The WXS output from event.rng
follows:
<xml version="1.0" encoding="UTF-8"?> <xs:schema xmlns:xs="http://www.w3.org/2001/XMLSchema" elementFormDefault="qualified" version="1.0"> <xs:element name="date"> <xs:complexType> <xs:choice minOccurs="0" maxOccurs="unbounded"> <xs:element ref="day"/> <xs:element ref="month"/> <xs:element ref="year"/> </xs:choice> <xs:attribute name="type" use="required"> <xs:simpleType> <xs:restriction base="xs:token"> <xs:enumeration value="Euro"/> <xs:enumeration value="ISO"/> <xs:enumeration value="US"/> </xs:restriction> </xs:simpleType> </xs:attribute> </xs:complexType> </xs:element> <xs:element name="day"> <xs:complexType mixed="true"/> </xs:element> <xs:element name="description"> <xs:complexType mixed="true"/> </xs:element> <xs:element name="event"> <xs:complexType> <xs:sequence> <xs:element ref="description"/> <xs:element maxOccurs="unbounded" ref="date"/> </xs:sequence> </xs:complexType> </xs:element> <xs:element name="month"> <xs:complexType mixed="true"/> </xs:element> <xs:element name="year"> <xs:complexType mixed="true"/> </xs:element> </xs:schema>
The date
element might have been defined as a regular complex type rather than
as an anonymous type, but this works nonetheless.
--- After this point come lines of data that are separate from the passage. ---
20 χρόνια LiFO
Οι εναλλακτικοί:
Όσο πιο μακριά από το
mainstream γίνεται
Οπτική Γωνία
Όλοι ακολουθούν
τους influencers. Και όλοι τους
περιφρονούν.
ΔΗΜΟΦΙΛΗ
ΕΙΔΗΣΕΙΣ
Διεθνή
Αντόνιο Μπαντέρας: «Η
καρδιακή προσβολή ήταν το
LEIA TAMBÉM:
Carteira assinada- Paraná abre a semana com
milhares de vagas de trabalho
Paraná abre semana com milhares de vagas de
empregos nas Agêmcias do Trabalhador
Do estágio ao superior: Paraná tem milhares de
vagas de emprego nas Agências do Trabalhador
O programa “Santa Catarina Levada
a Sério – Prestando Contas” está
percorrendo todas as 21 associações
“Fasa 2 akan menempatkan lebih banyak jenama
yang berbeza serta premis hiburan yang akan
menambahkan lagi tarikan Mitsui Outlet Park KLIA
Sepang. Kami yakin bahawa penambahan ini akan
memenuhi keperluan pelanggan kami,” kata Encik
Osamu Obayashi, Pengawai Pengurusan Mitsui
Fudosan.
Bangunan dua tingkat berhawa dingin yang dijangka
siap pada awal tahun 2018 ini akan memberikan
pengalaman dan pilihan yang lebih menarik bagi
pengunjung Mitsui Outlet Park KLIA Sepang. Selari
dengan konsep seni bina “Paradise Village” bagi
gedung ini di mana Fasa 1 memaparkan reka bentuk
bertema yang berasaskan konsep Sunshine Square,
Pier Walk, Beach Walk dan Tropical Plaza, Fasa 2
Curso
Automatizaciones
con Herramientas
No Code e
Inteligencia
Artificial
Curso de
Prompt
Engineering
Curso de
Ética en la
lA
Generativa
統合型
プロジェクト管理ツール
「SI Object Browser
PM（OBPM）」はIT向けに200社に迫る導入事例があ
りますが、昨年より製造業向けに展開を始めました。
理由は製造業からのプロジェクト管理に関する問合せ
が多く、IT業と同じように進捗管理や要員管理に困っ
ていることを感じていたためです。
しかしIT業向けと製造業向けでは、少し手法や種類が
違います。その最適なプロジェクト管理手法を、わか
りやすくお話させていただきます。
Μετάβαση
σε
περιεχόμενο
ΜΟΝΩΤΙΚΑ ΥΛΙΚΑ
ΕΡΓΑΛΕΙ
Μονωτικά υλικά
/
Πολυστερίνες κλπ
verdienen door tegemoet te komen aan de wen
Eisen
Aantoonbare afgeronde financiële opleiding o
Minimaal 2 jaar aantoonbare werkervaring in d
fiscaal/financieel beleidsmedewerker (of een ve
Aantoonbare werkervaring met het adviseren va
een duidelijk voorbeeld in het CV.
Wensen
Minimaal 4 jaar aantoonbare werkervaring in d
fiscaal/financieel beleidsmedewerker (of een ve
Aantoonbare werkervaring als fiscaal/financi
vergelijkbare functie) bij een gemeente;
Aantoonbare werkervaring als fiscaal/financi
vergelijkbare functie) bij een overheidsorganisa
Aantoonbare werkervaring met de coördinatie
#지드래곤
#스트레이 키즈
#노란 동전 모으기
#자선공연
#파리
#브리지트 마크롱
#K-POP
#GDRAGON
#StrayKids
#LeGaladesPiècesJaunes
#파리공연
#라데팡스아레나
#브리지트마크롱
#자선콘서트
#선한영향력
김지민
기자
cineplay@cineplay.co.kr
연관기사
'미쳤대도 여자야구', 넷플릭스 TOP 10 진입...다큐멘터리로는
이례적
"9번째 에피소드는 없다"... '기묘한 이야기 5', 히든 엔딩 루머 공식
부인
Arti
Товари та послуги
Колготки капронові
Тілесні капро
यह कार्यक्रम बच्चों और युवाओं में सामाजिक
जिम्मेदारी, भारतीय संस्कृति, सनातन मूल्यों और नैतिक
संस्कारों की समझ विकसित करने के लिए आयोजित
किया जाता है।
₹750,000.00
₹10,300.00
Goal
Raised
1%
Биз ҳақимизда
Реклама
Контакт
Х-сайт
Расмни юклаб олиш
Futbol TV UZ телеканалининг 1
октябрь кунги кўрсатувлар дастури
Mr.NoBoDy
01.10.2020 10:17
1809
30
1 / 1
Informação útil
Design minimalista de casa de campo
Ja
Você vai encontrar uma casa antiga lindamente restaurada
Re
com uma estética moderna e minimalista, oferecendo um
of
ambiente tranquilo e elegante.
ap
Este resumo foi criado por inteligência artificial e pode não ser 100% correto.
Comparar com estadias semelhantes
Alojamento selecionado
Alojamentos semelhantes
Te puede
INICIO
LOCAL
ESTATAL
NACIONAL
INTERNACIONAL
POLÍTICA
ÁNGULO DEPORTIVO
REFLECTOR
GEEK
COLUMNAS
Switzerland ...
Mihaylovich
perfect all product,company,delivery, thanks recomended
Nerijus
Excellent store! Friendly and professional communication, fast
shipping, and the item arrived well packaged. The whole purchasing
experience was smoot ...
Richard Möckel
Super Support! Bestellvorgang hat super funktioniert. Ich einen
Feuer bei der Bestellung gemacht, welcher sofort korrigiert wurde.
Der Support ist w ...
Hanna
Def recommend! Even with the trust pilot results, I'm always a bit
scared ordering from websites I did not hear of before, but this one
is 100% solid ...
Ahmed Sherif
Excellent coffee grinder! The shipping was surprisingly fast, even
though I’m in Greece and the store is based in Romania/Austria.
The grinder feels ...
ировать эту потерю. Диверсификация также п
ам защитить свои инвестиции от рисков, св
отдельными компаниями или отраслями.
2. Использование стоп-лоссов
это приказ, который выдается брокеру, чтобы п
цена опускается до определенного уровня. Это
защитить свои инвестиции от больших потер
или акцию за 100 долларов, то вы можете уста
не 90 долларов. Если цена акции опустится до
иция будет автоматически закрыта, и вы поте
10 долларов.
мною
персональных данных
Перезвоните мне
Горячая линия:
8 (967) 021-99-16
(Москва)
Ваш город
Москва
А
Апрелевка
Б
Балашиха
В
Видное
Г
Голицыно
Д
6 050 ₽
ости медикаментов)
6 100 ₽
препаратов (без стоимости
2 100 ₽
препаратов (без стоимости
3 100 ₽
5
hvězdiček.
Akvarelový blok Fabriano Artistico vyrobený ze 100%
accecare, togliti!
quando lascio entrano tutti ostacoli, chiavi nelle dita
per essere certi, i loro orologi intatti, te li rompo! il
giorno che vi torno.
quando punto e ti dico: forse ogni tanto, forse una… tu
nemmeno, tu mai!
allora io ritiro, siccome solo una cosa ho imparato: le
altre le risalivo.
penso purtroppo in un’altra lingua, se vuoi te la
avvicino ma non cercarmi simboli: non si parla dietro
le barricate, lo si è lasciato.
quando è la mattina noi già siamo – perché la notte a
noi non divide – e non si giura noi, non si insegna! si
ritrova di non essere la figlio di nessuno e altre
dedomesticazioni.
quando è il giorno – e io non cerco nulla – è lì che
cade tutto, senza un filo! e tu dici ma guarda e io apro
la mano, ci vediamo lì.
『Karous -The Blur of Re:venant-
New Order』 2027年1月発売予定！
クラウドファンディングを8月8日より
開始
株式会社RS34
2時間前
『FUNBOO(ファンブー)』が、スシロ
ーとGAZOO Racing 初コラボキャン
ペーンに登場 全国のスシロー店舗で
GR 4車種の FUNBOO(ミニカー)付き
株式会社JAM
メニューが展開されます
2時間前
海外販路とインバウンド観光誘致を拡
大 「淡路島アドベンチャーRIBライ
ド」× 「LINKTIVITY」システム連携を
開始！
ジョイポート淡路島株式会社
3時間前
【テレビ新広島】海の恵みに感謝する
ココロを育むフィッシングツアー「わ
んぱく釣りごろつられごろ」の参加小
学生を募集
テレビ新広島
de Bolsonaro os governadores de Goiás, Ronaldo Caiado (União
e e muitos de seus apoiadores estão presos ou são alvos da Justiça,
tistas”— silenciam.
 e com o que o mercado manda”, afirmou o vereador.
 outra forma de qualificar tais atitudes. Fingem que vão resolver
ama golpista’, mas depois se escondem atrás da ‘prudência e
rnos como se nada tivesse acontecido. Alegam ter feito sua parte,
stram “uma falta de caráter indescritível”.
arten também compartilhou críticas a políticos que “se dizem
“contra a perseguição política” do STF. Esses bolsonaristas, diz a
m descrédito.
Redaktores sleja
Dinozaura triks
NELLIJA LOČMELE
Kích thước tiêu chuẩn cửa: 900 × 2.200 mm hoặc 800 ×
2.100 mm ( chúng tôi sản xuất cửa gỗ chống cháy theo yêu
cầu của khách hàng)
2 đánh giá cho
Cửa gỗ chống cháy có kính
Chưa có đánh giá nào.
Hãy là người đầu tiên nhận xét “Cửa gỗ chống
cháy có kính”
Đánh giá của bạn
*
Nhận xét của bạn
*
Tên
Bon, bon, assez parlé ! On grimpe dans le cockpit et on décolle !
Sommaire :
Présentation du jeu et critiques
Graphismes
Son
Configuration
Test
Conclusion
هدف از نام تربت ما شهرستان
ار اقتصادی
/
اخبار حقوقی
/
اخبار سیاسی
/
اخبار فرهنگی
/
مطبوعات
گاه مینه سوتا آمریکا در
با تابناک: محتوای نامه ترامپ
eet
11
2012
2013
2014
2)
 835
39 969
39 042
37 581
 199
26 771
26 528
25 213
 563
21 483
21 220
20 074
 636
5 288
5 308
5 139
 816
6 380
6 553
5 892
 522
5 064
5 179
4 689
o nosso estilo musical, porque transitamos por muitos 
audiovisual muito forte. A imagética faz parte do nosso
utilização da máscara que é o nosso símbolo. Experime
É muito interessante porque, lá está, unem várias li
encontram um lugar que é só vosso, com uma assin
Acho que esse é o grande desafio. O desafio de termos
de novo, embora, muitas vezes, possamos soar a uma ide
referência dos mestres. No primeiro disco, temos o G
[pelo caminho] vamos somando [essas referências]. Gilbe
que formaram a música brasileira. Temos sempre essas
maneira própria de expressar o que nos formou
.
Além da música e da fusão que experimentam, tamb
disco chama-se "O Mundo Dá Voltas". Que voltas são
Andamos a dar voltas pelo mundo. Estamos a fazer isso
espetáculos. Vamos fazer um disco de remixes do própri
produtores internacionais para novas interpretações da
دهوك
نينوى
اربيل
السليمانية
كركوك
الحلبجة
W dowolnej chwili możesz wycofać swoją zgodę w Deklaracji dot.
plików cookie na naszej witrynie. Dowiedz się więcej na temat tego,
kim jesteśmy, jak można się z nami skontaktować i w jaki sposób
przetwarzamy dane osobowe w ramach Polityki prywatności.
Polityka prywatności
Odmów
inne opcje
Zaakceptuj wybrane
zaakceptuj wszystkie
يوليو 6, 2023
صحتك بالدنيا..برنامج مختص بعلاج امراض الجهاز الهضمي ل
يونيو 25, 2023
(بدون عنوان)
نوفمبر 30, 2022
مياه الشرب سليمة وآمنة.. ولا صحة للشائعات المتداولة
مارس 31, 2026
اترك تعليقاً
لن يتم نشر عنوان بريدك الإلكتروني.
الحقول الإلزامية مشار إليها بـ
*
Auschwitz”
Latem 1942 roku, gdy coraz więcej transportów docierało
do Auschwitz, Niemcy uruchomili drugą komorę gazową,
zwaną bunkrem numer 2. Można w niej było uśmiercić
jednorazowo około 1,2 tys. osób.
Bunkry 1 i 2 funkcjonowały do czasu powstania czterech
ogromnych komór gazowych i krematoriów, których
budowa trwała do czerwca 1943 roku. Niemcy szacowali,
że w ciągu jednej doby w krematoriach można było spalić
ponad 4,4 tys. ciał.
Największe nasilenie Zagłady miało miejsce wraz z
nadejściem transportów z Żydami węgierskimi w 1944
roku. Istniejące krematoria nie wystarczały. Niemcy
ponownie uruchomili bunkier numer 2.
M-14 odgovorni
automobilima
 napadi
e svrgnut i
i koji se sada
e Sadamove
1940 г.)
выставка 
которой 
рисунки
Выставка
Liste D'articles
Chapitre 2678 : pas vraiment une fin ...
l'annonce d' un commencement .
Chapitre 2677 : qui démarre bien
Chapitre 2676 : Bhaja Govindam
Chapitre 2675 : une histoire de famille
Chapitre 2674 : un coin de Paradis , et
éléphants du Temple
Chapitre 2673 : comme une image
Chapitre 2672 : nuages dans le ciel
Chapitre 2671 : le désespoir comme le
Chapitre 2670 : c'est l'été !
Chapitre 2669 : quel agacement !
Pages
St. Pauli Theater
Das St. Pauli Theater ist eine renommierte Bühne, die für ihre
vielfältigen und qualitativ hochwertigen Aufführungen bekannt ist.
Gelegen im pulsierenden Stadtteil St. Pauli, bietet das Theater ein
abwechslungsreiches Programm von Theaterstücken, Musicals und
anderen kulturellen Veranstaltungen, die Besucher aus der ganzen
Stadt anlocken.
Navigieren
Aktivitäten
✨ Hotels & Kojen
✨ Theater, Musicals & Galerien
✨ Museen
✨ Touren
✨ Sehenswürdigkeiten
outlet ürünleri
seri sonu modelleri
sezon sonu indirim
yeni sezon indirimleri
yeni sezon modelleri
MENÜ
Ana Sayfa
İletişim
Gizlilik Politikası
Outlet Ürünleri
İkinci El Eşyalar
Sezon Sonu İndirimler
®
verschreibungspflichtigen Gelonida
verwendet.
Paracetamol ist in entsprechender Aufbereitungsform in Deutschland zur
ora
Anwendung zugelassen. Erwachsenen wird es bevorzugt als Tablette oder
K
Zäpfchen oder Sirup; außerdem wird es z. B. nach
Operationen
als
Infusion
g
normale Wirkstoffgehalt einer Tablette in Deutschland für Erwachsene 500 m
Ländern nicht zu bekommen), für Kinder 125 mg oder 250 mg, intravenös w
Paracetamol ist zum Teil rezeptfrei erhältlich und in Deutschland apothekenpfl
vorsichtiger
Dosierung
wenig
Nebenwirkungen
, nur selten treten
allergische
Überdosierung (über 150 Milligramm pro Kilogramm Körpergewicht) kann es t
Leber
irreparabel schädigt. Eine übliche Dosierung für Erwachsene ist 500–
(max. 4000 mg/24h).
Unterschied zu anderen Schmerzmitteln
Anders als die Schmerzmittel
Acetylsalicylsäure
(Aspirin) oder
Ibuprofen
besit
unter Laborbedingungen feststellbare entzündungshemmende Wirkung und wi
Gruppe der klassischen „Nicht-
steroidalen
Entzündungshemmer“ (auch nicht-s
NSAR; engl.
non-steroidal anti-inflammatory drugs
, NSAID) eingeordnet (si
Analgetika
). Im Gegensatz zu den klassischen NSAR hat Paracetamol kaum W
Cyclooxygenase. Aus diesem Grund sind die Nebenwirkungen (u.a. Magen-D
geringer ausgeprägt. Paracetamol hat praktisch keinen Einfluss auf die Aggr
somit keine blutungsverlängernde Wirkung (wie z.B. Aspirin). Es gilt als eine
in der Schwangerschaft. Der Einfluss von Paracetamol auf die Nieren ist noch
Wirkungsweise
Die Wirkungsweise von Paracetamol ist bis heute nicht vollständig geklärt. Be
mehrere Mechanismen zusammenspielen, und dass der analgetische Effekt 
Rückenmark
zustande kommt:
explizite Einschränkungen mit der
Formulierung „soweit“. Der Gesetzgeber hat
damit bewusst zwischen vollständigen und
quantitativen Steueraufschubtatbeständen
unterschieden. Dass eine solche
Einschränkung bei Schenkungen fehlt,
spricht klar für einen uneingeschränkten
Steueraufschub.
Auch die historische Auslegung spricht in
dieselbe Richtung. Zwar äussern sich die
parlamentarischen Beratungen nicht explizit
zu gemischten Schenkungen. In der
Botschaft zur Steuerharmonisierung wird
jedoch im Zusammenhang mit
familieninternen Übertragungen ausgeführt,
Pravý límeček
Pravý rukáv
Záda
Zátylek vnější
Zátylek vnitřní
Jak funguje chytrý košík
Also, this construct occurs four
times in
the schema:
<xs:element name="day"> <xs:complexType mixed="true"/> </xs:element>
This says that the content of the day
element (and the content of
description
, month
, and year
as well) implicitly
allows text node children only. This is a little unclear at first glance. In my version,
I
changed the element content by hand as follows in all four instances (see it in
new-event.xsd
):
<xs:element name="day" type="xs:string"/>
Now that I have derived schemas from an XML document in DTD, RELAX NG, and W3C XML Schema, I'll attempt to validate the original instance against all three.
Validating the Instance
There are a number of validators to choose from, but I'll use Sun's Multi-Schema Validator because it can validate against schemas in all three formats: DTD, RELAX NG, and W3C XML Schema. Assuming that you have downloaded MSV and that all the JARs are installed (there are four), here is the command for performing the validation for the DTD:
java -cp xerces.jar;xsdlib.jar;relaxngDatatype.jar;isorelax.jar -jar msv.jar event.dtd event.xml
If you are on the Windows platform, you can use a batch file I created to simplify
the
command (see msv.bat
in the file archive).
To validate against the other schema, replace event.dtd
with the name of some
other schema file. You can test all the schemas in the file archive if you like. They
are
all valid, though MSV issues a warning about elements that have the content:
<xs:complexType mixed="true"/>
Conclusion
If you work on the Windows platform, I have also written a set of batch files that
will
perform all the translations (from instance, to DTD, to RELAX NG, and finally to W3C
XML
Schema) and then validate against them in one simple step. You will find this batch
file,
validate.bat
, in the archive. This batch file also calls or accesses four
other batch files in the same directory (dtd.bat
, rng.bat
,
xsd.bat
, and msv.bat
).
Using the tools I've described here, you can perform the conversions and validate against the resulting schemas in a matter of seconds. You may still prefer to use a visual editor, but I believe that learning and using these tools can save you time and money.